Boire à plus de 100 kilomètres.

Pour nous, Français, c’est à la fois un nouvel horizon, et une nouvelle frontière. Pour les plus chanceux en tout cas, ceux dont le feu va virer au vert, en route pour la grande aventure! Dans une limite de 100 kilomètres. Les grincheux, les rageux, les vicieux vont geindre, vociférer. Les autres (ceux dont on espère que l’avenir sera fait) vont s’adapter et y voir un prudent espoir.
D’ailleurs, qui n’a pas perdu, hier, quelques minutes d’un temps qu’il serait néfaste de se laisser aller à croire qu’il n’est pas aussi précieux qu’avant, pour calculer ce disque sur lequel nous allons pouvoir graver les souvenirs des semaines, des mois à venir? Certains sont plus avantagés que d’autres, c’est la vie, mais la France est suffisamment belle, et plus encore en cette saison, pour que chacun y trouve du bonheur.
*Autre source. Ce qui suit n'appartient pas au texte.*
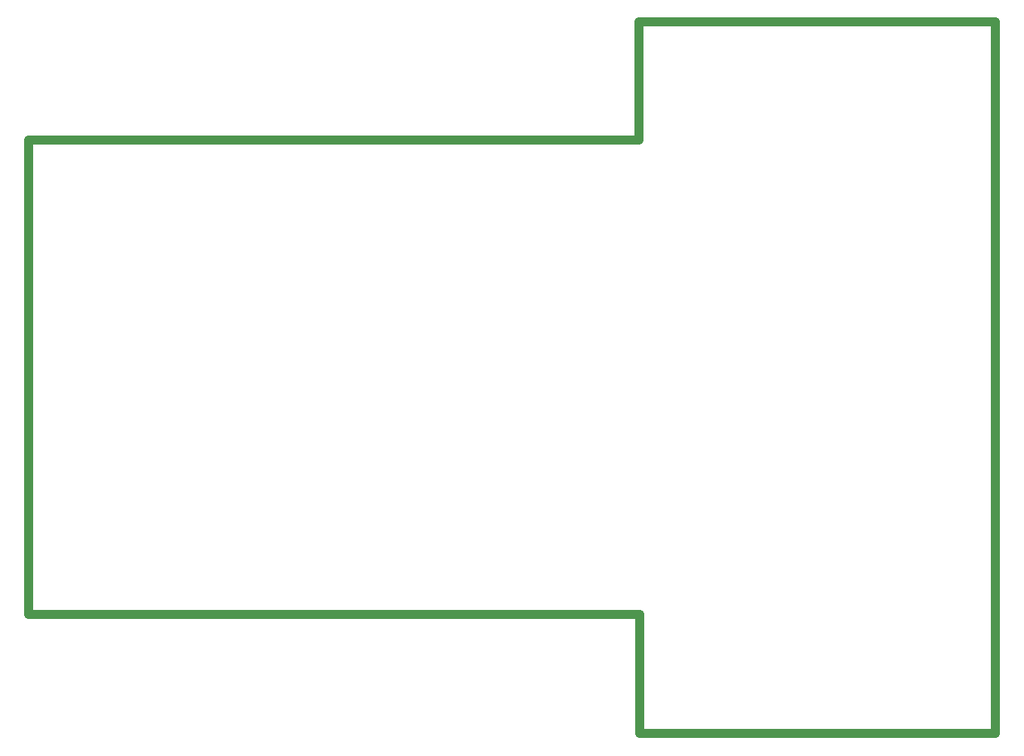
<source format=gm1>
G04*
G04 #@! TF.GenerationSoftware,Altium Limited,Altium Designer,21.7.2 (23)*
G04*
G04 Layer_Color=16711935*
%FSLAX44Y44*%
%MOMM*%
G71*
G04*
G04 #@! TF.SameCoordinates,4DA13975-460D-43A1-ABA8-CDB05979C8EE*
G04*
G04*
G04 #@! TF.FilePolarity,Positive*
G04*
G01*
G75*
%ADD13C,1.0000*%
D13*
X686000Y-400000D02*
Y-266000D01*
Y-400000D02*
X1085800D01*
X685800Y267000D02*
Y400000D01*
X0Y-266000D02*
X686000D01*
X1085800Y-400000D02*
X1085800Y400000D01*
X685800D02*
X1085800D01*
X0Y267000D02*
X685800D01*
X0Y-266000D02*
Y267000D01*
X686000Y-400000D02*
Y-266000D01*
Y-400000D02*
X1085800D01*
X685800Y267000D02*
Y400000D01*
X0Y-266000D02*
X686000D01*
X1085800Y-400000D02*
X1085800Y400000D01*
X685800D02*
X1085800D01*
X0Y267000D02*
X685800D01*
X0Y-266000D02*
Y267000D01*
M02*

</source>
Mais voilà, tire-bouchon en main, l’oenophile a parfois envie de passer les frontières, de transgresser. En la matière, ce n’est pas la curiosité, le vice, mais l’habitude, qui sclérose, engourdit, enferme encore plus sûrement qu’une zone de confinement. Par parenthèse, ça vaut aussi pour le vigneron*. On voit rarement de grands génies créatifs parmi ceux qui ne boivent que leur production; là aussi, l’ouverture d’esprit fait figure de condition sine qua non.
Évidemment, en cas de soif exotique, pour se fournir, pas question de monter en voiture, c’est à une autre carte qu’il faut faire confiance, celle publiée ici même l’autre jour, et qui compte désormais plus de 700 adresses de marchands de vin, susceptibles pour la plupart de vous livrer à domicile. C’est d’ailleurs l’un de ceux qui y figurent depuis le début, l’ami biterrois Philippe Catusse, qui m’a apporté (ça avait encore un petit côté La traversée de Paris) quelques caisses de merveilles dont beaucoup susceptibles de nous faire sortir des 100 kilomètres réglementaires.

Et je ne sais pas pourquoi (une envie de quenelles? de tablier de sapeur? l’origine d’Anne-Sophie?), le soir même, mon pas virtuel s’est dirigé vers le Beaujolais. Avec l’envie bien sûr de me régaler de ce style des beaujolais qu’on aime, dont la plaque minéralogique de la bagnole évoque davantage 71, voire 21**, que 69, le pinot que la grosse carbo vulgaire, bananesque***.

On avait le choix. Du chénas, d’abord. Thillardon, maison réputée, un 2018 borderline (c’est décidément d’actualité…) mais du bon côté de la volatile, celle, positive, qui évite au gamay la lourdeur, le rend plus aérien. Excellent sur la peau d’un poulet du Tarn (bien moins de 100 km!) rôti.

Mais le grand voyage, le coup de foudre, il s’est produit à 361 kilomètres de chez nous, à vol d’oiseau. Le gamay qui pinote, délicat et joyeux, le rouge translucide, pulpeux, dont on croit la bouteille trouée. Le saint-amour À la folie 2017 de Marc Delienne, néo-vigneron d’origine parisienne (eh oui…), moins en cour que certaines étiquettes à la mode. La preuve, une fois de plus, qu’en Beaujolais comme ailleurs, il y a les vins de suiveurs, et les vins de buveurs.
Bref, il m’a transporté. La bonne nouvelle, c’est qu’on en a une autre cuvée dans les cartons sortis du véhicule des Établissements Catusse****. Une seule obsession, la déboucher. Repartir en voyage. Bien au delà des 100 kilomètres.

*J’avais écrit plus longuement sur le sujet dans cette chronique, Le vigneron qui n’aimait pas le vin, de l’ancien blog à lire ici.
**Le style Dutraive notamment, évoqué , au retour d’une virée lyonnaise chez Jojo, mon beauf’.
***Pour le cours oenologique sur la banane fatale, à propos du beaujolais-nouveau mais pas que, c’est ici.
****En réalité, le Clos Saint-Gabriel, c’est leur raison sociale. Et Le Chameau ivre, dès qu’il rouvre, on espère en juin grâce à sa grande terrasse.

5 réflexions sur “Boire à plus de 100 kilomètres.”

  1. Merci, merci, merci !!!
    Quel magnifique texte d’espoir, de positivité bienvenue !
    Merci de nous faire du bien par vos mots précieux, Vincent, et pour cette envie de découvrir une nouvelle bouteille.